[Exercise materials]
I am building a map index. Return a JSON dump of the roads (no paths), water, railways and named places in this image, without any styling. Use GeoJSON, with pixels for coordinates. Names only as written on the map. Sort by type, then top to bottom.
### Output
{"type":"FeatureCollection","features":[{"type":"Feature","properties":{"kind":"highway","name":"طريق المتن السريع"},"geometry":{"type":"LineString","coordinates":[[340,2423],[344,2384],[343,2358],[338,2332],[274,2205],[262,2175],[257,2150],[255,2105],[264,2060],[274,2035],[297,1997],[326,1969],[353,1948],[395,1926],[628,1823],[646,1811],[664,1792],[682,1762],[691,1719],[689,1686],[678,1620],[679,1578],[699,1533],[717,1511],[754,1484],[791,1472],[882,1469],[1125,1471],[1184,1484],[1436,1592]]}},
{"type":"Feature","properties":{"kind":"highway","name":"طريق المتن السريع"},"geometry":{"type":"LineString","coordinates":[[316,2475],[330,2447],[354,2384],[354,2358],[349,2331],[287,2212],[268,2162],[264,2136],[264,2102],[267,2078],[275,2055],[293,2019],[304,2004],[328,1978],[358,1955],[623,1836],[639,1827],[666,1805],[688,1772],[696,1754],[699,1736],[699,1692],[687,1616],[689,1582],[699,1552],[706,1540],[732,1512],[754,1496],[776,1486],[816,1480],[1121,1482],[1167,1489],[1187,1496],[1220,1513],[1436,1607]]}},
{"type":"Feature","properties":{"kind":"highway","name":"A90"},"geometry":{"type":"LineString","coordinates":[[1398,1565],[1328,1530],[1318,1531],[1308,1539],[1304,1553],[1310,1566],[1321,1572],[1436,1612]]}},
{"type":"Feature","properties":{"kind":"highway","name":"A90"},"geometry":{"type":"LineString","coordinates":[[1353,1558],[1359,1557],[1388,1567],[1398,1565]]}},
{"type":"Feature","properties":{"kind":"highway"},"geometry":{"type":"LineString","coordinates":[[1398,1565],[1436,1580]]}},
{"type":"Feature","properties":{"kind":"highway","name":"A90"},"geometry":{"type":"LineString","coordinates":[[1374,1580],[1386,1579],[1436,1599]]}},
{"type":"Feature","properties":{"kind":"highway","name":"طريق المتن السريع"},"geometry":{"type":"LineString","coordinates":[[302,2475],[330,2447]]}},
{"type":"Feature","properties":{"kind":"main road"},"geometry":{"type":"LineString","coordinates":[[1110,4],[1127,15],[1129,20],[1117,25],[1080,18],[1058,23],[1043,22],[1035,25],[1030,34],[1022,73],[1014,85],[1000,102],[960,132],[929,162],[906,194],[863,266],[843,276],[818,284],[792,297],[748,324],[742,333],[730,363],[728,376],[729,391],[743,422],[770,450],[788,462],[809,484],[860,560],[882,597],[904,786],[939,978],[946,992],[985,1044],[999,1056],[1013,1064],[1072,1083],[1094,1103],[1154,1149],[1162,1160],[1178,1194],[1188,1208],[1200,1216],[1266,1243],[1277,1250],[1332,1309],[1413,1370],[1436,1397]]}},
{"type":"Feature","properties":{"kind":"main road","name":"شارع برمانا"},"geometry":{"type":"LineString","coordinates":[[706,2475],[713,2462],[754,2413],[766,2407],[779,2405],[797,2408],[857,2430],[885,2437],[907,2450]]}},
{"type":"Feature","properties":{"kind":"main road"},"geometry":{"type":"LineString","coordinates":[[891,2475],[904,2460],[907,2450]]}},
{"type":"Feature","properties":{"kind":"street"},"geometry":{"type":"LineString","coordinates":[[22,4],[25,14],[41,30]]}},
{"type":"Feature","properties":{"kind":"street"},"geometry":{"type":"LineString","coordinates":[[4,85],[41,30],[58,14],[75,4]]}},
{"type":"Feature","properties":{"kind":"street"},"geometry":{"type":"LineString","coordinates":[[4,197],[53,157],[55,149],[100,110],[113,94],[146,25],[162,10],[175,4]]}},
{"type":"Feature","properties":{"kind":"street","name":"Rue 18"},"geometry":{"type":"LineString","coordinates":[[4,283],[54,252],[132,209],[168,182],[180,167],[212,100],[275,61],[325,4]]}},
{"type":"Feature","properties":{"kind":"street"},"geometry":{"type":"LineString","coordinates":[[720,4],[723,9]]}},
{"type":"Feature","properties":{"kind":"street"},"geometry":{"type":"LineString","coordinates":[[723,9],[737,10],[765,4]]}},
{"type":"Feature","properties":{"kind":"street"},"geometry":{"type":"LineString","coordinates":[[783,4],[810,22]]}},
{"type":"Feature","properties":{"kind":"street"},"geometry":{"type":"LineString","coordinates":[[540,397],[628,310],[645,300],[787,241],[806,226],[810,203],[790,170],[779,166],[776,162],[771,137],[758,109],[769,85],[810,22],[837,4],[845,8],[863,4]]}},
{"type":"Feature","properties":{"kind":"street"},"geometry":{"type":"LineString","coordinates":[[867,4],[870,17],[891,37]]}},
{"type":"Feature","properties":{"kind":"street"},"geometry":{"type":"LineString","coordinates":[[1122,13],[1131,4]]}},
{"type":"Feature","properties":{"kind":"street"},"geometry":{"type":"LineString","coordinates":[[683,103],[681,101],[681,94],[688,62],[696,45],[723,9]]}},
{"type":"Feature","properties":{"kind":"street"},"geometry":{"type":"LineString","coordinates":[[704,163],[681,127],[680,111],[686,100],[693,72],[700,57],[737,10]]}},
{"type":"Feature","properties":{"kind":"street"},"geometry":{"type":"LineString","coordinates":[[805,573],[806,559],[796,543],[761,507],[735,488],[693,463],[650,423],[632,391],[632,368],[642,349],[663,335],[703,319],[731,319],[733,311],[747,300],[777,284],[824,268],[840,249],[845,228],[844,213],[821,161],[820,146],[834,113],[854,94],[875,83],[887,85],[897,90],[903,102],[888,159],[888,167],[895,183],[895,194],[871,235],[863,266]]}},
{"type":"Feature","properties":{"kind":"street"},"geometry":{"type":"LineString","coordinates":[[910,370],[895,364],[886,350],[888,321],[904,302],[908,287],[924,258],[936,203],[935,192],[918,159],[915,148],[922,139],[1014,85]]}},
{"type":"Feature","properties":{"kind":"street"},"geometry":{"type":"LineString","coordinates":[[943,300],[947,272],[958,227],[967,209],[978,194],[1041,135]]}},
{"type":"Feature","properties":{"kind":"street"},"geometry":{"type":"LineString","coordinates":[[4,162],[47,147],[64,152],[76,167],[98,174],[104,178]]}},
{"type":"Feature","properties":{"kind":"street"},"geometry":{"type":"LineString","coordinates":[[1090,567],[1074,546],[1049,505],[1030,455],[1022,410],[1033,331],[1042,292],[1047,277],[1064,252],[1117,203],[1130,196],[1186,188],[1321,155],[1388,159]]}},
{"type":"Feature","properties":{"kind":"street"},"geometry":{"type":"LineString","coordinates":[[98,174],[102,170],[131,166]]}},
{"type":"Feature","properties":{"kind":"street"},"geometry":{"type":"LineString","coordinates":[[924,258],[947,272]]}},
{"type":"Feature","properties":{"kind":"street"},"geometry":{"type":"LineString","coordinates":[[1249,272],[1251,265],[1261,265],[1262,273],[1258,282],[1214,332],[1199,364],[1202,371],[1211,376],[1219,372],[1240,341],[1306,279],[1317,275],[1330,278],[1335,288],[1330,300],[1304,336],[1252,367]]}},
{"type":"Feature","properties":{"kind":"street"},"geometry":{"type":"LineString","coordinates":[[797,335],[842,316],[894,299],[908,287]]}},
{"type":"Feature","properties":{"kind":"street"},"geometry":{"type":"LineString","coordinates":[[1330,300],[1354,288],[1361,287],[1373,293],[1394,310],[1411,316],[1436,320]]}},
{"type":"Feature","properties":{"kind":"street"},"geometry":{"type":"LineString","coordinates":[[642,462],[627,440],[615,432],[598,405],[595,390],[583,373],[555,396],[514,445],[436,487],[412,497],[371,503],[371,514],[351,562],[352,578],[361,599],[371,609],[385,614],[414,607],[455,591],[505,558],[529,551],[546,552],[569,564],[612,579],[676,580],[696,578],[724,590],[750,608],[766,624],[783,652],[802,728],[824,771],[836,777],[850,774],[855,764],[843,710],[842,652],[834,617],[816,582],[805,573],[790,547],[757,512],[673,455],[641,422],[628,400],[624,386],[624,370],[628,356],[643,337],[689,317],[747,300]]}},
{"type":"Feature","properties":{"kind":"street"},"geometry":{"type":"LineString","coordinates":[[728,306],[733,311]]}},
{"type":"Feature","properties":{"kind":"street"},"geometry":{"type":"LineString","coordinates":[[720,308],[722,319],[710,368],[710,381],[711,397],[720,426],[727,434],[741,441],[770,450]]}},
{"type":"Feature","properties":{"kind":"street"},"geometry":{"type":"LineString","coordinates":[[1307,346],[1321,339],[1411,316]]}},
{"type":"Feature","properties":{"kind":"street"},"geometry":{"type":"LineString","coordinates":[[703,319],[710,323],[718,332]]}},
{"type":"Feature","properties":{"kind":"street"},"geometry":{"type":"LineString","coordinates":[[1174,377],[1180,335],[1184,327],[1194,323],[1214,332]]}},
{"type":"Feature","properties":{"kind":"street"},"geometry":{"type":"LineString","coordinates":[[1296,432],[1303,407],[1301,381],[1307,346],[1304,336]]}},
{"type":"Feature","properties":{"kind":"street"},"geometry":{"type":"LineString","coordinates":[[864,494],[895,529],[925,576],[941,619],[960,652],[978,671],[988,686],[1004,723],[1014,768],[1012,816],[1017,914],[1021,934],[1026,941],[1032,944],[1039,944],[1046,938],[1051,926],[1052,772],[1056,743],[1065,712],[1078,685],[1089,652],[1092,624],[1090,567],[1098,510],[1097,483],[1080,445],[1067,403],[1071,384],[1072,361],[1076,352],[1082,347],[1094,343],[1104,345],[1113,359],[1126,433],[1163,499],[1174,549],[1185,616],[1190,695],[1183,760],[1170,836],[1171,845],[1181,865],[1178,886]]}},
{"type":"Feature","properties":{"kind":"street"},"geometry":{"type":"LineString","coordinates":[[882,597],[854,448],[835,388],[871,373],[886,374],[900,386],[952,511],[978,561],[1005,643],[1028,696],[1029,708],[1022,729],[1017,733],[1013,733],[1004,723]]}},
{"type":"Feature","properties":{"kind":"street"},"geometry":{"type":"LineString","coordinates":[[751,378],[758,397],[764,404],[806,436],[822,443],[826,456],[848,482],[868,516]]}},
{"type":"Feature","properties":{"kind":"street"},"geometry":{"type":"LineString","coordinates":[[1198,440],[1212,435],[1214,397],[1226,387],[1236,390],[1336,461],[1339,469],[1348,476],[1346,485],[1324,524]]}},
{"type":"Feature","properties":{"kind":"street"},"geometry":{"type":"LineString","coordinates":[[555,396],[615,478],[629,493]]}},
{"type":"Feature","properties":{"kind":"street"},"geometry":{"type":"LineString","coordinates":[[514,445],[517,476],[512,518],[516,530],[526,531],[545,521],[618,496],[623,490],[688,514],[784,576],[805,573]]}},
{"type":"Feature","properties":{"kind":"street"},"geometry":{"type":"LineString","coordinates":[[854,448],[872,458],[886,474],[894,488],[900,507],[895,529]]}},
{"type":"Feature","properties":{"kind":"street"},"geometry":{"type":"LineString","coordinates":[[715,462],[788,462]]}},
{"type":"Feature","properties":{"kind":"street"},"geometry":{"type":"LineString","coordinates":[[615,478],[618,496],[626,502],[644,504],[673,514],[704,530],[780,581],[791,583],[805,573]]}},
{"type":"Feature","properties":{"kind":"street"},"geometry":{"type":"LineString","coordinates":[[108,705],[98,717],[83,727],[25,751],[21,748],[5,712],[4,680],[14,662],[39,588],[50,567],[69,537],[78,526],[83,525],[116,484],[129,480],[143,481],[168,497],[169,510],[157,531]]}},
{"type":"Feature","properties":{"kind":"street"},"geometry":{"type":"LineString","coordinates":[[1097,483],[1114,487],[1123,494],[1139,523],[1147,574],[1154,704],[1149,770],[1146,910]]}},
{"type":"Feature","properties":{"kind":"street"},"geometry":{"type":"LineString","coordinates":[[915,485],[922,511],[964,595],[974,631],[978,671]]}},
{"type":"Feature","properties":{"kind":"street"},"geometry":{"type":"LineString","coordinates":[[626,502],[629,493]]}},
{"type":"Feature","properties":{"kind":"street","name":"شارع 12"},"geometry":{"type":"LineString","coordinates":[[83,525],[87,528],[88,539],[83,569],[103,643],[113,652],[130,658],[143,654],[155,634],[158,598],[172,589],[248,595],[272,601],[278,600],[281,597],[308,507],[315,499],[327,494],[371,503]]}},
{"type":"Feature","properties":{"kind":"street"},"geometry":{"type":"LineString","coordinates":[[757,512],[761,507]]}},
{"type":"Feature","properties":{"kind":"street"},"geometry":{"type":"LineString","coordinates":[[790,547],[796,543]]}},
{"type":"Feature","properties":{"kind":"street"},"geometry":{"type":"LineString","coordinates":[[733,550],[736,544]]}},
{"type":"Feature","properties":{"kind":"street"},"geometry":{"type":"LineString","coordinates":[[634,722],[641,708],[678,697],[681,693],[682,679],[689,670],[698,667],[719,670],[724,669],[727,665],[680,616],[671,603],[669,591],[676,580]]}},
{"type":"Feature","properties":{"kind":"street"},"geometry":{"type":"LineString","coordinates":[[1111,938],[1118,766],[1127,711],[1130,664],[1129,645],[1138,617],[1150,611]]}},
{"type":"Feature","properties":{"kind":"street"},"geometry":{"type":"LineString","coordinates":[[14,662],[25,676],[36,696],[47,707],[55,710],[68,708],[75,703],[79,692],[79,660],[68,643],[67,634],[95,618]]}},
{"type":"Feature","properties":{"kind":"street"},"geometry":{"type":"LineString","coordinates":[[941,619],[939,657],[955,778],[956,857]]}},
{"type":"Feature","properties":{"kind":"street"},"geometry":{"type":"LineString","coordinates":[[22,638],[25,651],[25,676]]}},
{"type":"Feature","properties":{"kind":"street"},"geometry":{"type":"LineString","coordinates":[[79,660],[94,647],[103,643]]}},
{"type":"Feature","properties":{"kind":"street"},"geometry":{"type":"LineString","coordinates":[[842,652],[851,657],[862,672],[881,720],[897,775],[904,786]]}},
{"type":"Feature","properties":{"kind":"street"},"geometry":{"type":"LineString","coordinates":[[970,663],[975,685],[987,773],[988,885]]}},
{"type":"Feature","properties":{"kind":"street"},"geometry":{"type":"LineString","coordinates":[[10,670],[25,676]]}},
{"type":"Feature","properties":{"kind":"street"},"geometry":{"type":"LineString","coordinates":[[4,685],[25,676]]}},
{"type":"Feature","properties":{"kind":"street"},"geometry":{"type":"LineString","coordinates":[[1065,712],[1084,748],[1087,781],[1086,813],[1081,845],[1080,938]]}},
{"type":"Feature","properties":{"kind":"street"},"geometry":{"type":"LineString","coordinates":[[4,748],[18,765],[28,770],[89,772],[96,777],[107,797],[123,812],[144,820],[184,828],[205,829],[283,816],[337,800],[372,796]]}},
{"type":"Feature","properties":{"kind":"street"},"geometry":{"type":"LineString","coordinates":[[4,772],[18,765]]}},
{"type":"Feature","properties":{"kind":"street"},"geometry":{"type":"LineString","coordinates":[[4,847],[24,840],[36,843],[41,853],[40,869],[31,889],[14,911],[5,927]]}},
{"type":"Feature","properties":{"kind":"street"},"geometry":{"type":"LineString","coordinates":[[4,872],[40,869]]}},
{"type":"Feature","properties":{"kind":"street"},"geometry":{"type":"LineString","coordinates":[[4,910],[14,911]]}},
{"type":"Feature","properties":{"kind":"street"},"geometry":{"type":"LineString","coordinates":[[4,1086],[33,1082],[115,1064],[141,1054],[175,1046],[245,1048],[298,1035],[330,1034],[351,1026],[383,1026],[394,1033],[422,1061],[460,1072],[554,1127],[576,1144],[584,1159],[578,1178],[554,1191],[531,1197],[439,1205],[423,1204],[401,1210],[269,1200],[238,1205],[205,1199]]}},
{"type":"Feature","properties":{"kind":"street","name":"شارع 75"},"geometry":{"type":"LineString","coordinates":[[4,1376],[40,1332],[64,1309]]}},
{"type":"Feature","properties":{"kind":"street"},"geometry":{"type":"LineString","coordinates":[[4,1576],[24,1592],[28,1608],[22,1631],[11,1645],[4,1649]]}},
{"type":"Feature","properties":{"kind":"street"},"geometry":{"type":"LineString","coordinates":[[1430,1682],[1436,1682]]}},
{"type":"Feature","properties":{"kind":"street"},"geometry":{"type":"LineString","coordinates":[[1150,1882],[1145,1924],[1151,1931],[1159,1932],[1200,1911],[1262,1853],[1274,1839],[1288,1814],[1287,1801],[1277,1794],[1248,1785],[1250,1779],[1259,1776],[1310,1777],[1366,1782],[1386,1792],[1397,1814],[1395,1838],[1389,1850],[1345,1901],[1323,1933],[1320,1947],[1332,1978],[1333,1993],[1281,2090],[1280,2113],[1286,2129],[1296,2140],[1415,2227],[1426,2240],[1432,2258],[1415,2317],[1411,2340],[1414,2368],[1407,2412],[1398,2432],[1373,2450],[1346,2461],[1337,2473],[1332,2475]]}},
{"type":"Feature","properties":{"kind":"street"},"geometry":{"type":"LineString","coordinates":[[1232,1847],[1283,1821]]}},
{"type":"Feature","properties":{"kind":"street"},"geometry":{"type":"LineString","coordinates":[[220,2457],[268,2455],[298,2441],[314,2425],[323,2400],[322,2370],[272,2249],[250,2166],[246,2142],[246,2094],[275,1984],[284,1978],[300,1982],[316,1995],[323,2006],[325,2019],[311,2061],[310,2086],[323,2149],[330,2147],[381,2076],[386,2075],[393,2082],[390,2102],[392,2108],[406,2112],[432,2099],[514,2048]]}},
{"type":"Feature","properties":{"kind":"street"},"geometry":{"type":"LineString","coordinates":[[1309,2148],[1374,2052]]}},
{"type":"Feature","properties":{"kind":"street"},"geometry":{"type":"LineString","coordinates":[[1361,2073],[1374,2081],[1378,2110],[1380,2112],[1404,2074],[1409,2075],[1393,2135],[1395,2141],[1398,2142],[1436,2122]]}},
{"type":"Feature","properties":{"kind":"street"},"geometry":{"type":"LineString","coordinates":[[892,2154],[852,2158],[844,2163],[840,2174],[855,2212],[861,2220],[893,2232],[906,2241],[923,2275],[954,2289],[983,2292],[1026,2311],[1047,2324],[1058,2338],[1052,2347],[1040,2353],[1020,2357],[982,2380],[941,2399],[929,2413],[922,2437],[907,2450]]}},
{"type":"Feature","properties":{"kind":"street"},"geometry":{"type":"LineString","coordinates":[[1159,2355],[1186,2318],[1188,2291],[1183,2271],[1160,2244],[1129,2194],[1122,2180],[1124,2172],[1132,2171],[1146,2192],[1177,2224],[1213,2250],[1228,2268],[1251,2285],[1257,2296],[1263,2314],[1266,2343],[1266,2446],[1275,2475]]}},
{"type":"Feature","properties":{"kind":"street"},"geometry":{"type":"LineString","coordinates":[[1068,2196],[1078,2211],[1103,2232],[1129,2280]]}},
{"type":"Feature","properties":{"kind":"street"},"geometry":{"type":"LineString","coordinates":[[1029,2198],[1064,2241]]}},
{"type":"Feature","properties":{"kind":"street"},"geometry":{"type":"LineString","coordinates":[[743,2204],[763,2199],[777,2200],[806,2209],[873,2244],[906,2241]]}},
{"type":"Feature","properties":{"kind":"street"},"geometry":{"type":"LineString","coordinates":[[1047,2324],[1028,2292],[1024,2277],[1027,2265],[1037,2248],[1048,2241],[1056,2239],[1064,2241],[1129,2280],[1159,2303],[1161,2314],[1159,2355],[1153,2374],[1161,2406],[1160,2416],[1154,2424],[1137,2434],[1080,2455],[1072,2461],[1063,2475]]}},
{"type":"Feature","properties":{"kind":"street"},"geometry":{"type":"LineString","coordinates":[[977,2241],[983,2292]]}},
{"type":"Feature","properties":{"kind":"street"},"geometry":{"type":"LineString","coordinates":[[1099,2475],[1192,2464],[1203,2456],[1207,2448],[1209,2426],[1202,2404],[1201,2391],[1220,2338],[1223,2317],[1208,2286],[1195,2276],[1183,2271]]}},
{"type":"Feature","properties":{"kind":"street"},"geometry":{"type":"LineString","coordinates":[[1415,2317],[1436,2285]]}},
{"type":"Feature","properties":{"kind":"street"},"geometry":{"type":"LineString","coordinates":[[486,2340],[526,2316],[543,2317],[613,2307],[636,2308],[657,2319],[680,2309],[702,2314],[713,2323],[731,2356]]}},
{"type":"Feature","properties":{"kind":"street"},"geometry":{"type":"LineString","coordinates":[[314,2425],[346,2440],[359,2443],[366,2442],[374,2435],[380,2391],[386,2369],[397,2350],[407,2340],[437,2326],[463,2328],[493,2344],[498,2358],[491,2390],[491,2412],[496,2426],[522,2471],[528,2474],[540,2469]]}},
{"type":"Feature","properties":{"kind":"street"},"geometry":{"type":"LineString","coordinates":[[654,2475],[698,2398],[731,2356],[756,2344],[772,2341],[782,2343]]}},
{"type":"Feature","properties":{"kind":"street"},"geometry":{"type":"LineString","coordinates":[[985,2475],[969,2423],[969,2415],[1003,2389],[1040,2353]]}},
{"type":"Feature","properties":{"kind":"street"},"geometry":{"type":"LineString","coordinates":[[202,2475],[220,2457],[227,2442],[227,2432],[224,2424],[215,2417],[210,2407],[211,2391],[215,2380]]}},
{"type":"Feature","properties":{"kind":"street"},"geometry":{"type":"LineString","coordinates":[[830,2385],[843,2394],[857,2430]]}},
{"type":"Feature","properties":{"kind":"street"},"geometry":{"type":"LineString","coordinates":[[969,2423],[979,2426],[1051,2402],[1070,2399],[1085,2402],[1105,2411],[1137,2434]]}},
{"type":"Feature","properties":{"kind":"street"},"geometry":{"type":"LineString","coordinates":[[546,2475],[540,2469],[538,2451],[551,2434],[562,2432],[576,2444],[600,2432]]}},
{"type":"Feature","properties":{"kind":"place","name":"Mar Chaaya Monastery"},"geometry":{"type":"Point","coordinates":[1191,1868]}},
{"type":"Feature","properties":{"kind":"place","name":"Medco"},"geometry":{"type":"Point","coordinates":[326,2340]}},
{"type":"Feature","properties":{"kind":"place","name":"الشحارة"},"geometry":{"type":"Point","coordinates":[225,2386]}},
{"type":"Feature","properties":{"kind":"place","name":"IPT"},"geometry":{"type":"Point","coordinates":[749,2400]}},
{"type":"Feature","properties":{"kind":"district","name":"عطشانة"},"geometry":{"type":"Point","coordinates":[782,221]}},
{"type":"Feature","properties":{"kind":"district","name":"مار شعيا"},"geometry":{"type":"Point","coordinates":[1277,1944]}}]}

[Try it] Show, from the listing above, every line holding the word "district".

[Result]
{"type":"Feature","properties":{"kind":"district","name":"عطشانة"},"geometry":{"type":"Point","coordinates":[782,221]}},
{"type":"Feature","properties":{"kind":"district","name":"مار شعيا"},"geometry":{"type":"Point","coordinates":[1277,1944]}}]}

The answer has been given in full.